Un ancien appelé d’Algérie face au général Schmitt, poursuivi pour diffamation

Un ancien appelé d’Algérie face au général Schmitt, poursuivi pour diffamation

Le Monde, 30 mai 2004

Hurler son dégoût d’avoir, sous l’uniforme, assisté à des scènes de torture et de viol à Alger en 1961-1962, est-ce servir la France ou la salir ? Henri Pouillot, 66 ans, qui, appelé en Algérie, a servi dans la sinistre villa Sésini et en témoigne publiquement, est convaincu de faire œuvre utile, « pour que mon petit-fils ne voie jamais ce que j’ai vu ». Le général Maurice Schmitt, 74 ans, ancien chef d’Etat major des armées, lui, se dit « solidaire des camarades qui, en application de décisions politiques, ont dû pratiquer des interrogatoires sévères pour sauver des vies humaines ».

L’ancien appelé, submergé par la contrition jusqu’à la confusion, et le vieux général, mâchoire serrée et verbe haut, étaient à nouveau face à face, vendredi 28 mai, devant la onzième chambre de la cour d’appel de Paris, dont les bancs du public se partageaient entre anciens combattants des deux camps. En octobre 2003, le tribunal correctionnel avait condamné le général pour avoir diffamé l’ancien appelé en le traitant de « menteur ou criminel » au cours du débat télévisé qui avait suivi la diffusion, en mars 2002, du documentaire de Patrick Rotman, L’Ennemi intime. Les juges avaient estimé que le général ne pouvait prétendre qu’Henri Pouillot avait « envoyé des patrouilles dans Alger rafler des jeunes filles pour les violer ensuite avec ses camarades (…) », alors que, dans le film, l’ancien appelé se défendait d’avoir participé aux viols.

Fabulation, mensonge, mythomanie… Pour tenter d’échapper à une confirmation de sa condamnation en prouvant sa bonne foi, le général Schmitt a appelé en renfort la grosse cavalerie des mots censés déconsidérer l’adversaire.
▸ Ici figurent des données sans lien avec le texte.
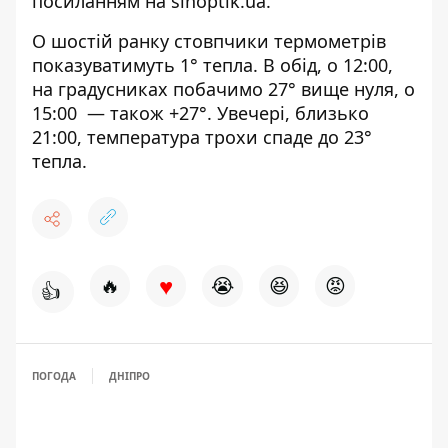
посиланням на
sinoptik.ua
.
О шостій ранку стовпчики термометрів
показуватимуть 1° тепла. В обід, о 12:00,
на градусниках побачимо 27° вище нуля, о
15:00 — також +27°. Увечері, близько
21:00, температура трохи спаде до 23°
тепла.
♥
🔥
😭
😆
😡
👍
ПОГОДА
ДНІПРО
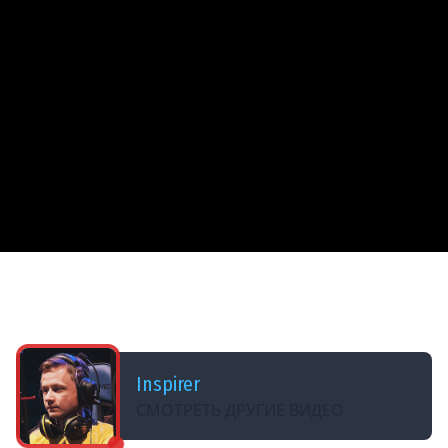
ДОБАВЛЕНО: В ПРОШЛОМ ГОДУ
4# ВЕДЬМАК 3: Дикая Охота ★ Костры
Новиграда
Inspirer
СМОТРЕТЬ ДРУГИЕ ВИДЕО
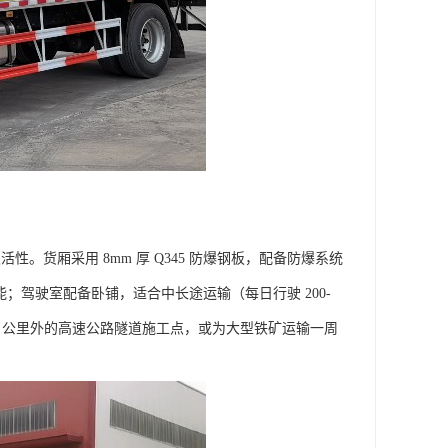
与灵活性。货厢采用 8mm 厚 Q345 防爆钢板，配备防爆系统
性能；驾驶室配备卧铺，适合中长途运输（每日行驶 200-
00 公里外的高速公路隧道施工点，或为大型铁矿运输一周
​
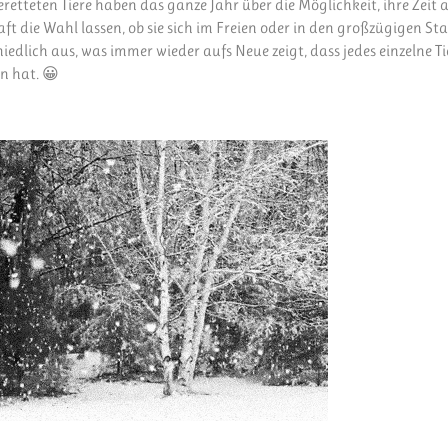
geretteten Tiere haben das ganze Jahr über die Möglichkeit, ihre Zeit 
t die Wahl lassen, ob sie sich im Freien oder in den großzügigen St
iedlich aus, was immer wieder aufs Neue zeigt, dass jedes einzelne Ti
n hat. 😀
Pour faire oublier sa qualité de prévenu, il s’est mué en accusateur, mettant ses excès de langage sur le compte de la colère provoquée par « un film univoque qui dénigre l’armée française ». « Je sais qu’il y a eu des tortures en Algérie, quelques viols toujours très lourdement sanctionnés », a concédé l’ancien chef d’état-major, pour aussitôt tenter de faire partager à la cour, présidée par Philippe Castel, sa conviction que le récit d’Henri Pouillot sortait de son imagination.

« TORTURE-NÉCESSITÉ »

Contestant les dates, l’ampleur des exactions, il a décrit l’ancien appelé confronté à la torture en « pleutre exemplaire », incapable de dénoncer les horreurs auxquelles il prétend avoir assisté. « Si c’était vrai, il lui appartenait de dénoncer ces crimes », a lancé Maurice Schmitt, allant jusqu’à suggérer qu’il aurait suffi pour cela d' »alerter des journalistes ».
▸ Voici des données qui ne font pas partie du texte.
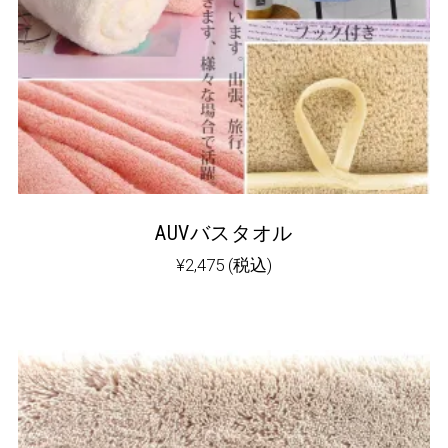
AUVバスタオル
¥
2,475
(税込)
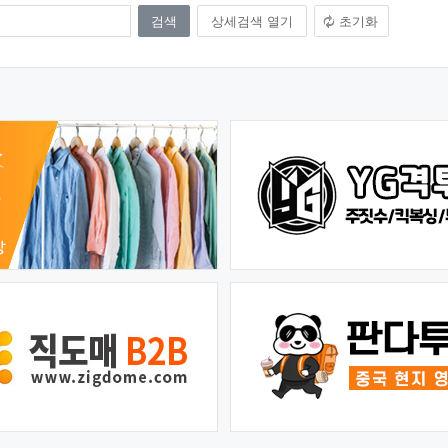
상세검색 열기
초기화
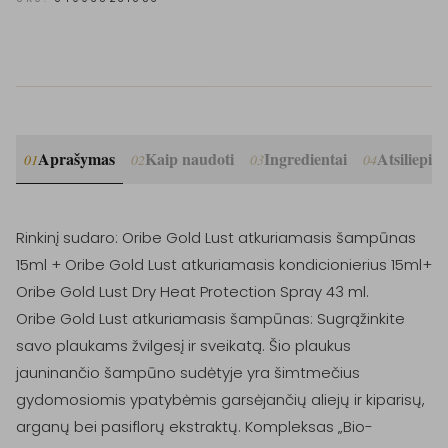
Aprašymas
Kaip naudoti
Ingredientai
Atsiliepim
01
02
03
04
Rinkinį sudaro: Oribe Gold Lust atkuriamasis šampūnas 
15ml + Oribe Gold Lust atkuriamasis kondicionierius 15ml+ 
Oribe Gold Lust Dry Heat Protection Spray 43 ml.

Oribe Gold Lust atkuriamasis šampūnas: Sugrąžinkite 
savo plaukams žvilgesį ir sveikatą. Šio plaukus 
jauninančio šampūno sudėtyje yra šimtmečius 
gydomosiomis ypatybėmis garsėjančių aliejų ir kiparisų, 
arganų bei pasiflorų ekstraktų. Kompleksas „Bio-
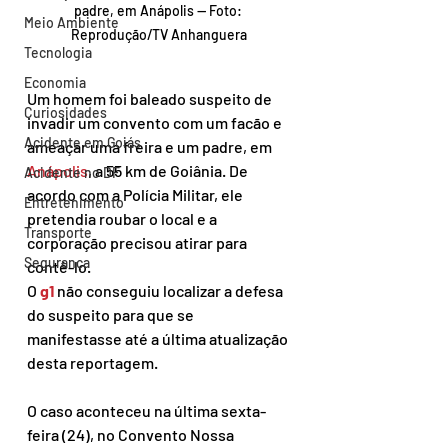
padre, em Anápolis — Foto: 
Meio Ambiente
Reprodução/TV Anhanguera
Tecnologia
Economia
Um homem foi baleado suspeito de 
Curiosidades
invadir um convento com um facão e 
Acidente em Goiás
ameaçar uma freira e um padre, em 
Anápolis
, a 55 km de Goiânia. De 
Acidente no DF
acordo com a Polícia Militar, ele 
Entretenimento
pretendia roubar o local e a 
Transporte
corporação precisou atirar para 
Segurança
contê-lo.
O 
g1
 não conseguiu localizar a defesa 
do suspeito para que se 
manifestasse até a última atualização 
desta reportagem.
O caso aconteceu na última sexta-
feira (24), no Convento Nossa 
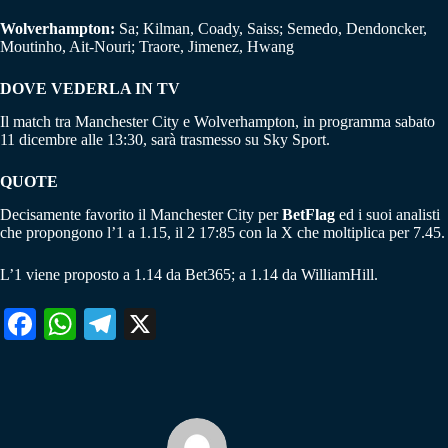
Wolverhampton:
Sa; Kilman, Coady, Saiss; Semedo, Dendoncker,
Moutinho, Ait-Nouri; Traore, Jimenez, Hwang
DOVE VEDERLA IN TV
Il match tra Manchester City e Wolverhampton, in programma sabato
11 dicembre alle 13:30, sarà trasmesso su Sky Sport.
QUOTE
Decisamente favorito il Manchester City per
BetFlag
ed i suoi analisti
che propongono l’1 a 1.15, il 2 17:85 con la X che moltiplica per 7.45.
L’1 viene proposto a 1.14 da Bet365; a 1.14 da WilliamHill.
Fa
W
Te
X
ce
ha
le
bo
ts
gr
ok
A
a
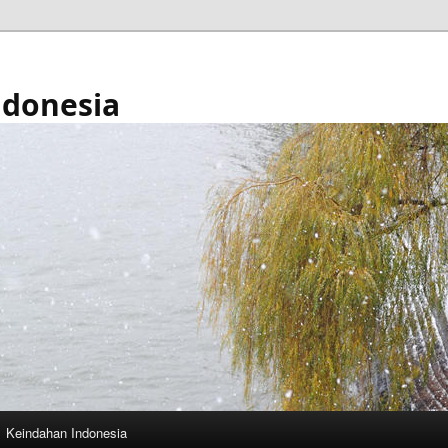
ndonesia
Keindahan Indonesia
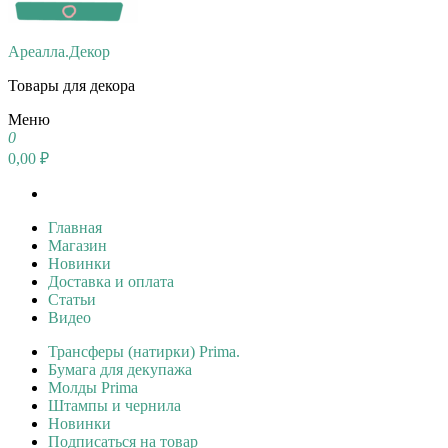
Ареалла.Декор
Товары для декора
Меню
0
0,00 ₽
Главная
Магазин
Новинки
Доставка и оплата
Статьи
Видео
Трансферы (натирки) Prima.
Бумага для декупажа
Молды Prima
Штампы и чернила
Новинки
Подписаться на товар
Traité de « menteur » et de « malade psychiatrique » par Me José Allegrini, l’un des avocats du général, accusé même de faire étalage d’une « fausse souffrance médiatisée » exploitée en écho au débat américano-irakien sur la torture, Henri Pouillot a eu toutes les peines du monde à étayer son récit : il a reconnu avoir estimé « à la louche » le nombre des victimes de sévices et n’a pas été en mesure de citer le nom d’un autre appelé témoin. « Je n’avais tellement pas envie de revivre les horreurs que j’avais vécues, a-t-il expliqué, que je n’ai jamais repris contact avec eux. »
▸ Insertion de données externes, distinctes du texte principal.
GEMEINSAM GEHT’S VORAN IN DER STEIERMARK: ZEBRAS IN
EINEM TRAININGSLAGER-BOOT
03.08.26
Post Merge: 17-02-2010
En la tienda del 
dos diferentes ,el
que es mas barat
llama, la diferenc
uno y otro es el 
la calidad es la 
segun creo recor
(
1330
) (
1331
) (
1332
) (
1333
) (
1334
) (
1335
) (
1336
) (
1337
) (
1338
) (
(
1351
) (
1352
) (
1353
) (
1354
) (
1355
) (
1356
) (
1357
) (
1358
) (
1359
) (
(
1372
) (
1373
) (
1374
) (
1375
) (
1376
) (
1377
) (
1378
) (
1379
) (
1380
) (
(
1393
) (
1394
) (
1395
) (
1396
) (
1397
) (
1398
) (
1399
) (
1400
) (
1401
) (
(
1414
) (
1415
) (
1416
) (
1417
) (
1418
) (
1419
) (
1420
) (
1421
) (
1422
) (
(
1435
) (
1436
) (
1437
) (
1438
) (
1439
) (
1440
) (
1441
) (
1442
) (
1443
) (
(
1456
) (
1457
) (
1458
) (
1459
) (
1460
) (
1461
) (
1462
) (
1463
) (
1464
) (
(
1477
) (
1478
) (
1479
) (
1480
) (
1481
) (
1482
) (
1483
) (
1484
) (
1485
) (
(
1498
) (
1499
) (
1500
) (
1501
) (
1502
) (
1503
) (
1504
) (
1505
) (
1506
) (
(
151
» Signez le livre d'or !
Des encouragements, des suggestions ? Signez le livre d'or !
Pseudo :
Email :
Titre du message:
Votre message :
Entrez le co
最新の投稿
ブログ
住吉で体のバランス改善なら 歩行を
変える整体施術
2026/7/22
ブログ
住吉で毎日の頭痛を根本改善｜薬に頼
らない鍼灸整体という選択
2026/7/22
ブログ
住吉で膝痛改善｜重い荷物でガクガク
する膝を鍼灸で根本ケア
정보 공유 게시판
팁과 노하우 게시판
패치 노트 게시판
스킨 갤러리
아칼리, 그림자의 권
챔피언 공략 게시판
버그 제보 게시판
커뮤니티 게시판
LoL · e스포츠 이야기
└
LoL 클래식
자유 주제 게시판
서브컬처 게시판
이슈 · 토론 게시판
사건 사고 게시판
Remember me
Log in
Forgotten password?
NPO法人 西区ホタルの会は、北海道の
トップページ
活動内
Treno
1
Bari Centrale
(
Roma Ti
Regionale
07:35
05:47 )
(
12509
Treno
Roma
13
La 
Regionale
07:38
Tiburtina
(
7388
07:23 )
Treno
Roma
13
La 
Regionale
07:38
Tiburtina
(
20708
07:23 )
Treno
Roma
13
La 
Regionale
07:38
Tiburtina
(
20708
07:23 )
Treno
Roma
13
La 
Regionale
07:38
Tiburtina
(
La tâche a été rude pour Me Pierre Mairat. « Refuser l’expression des militaires broyés par cette terrible époque, a plaidé le défenseur d’Henri Pouillot, c’est couvrir des exactions commises au nom de la France. » Dans ce déni de mémoire, l’avocat croit discerner de la part du général Schmitt, lui-même accusé d’avoir eu recours à la torture pendant la bataille d’Alger et « promoteur de la torture-nécessité », « la volonté de justifier les propres errements de son passé ». Arrêt le 17 septembre.